$62 million in royalties, energy taxes distributed
Local governments will see about $8 million more in severance tax and federal mineral lease payments this year, indicating the state’s energy industry is seeing improvements, according to the Colorado Department of Local Affairs.
More than 500 counties, local governments and school districts will share in about $62 million in direct distributions from increased production during the 2012 fiscal year, which ended June 1.
The money is paid out to all local governments based on the impact the oil and gas and mining industries have on them.
That means communities, such as Mesa and Garfield counties, that have the most industry workers, mines, well permits and industry production see higher distributions.
“We are glad to see more energy impact funds distributed this year to local communities,” Gov.

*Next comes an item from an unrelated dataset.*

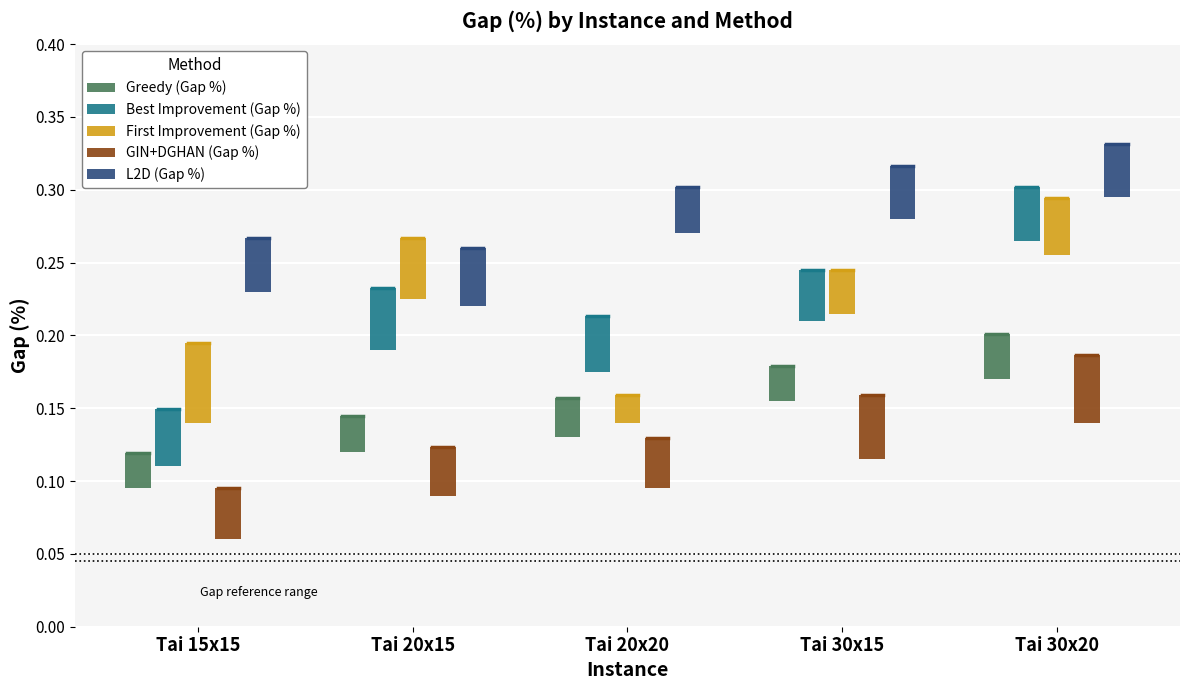

Which series changed the most between Tai 20x20 and Tai 30x20?

First Improvement (Gap %)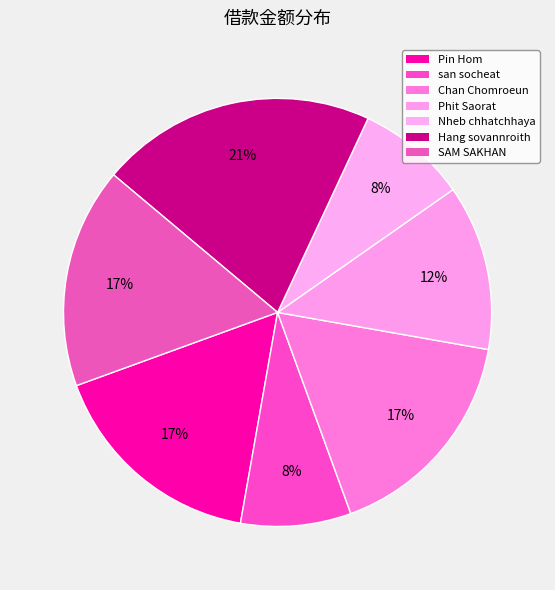

How much of the chart is everything except Chan Chomroeun?

83.3%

John Hickenlooper said in a statement. “These funds are an important resource for communities to use in planning for and providing essential public projects and services.”
Severance tax distributions even surpassed those in 2008 before the recession began. Then, the state paid out nearly $25 million to local governments, 8 percent less than this year’s disbursement.
But it was federal mineral lease payments that saw the largest jump in that time. Those payments went from about $7.5 million in 2008, to more than $32 million this year, a 300 percent increase.
FML payments come from oil, gas and mining leases on federal lands. Colorado shares nearly half of the royalty payments from those leases with the federal government.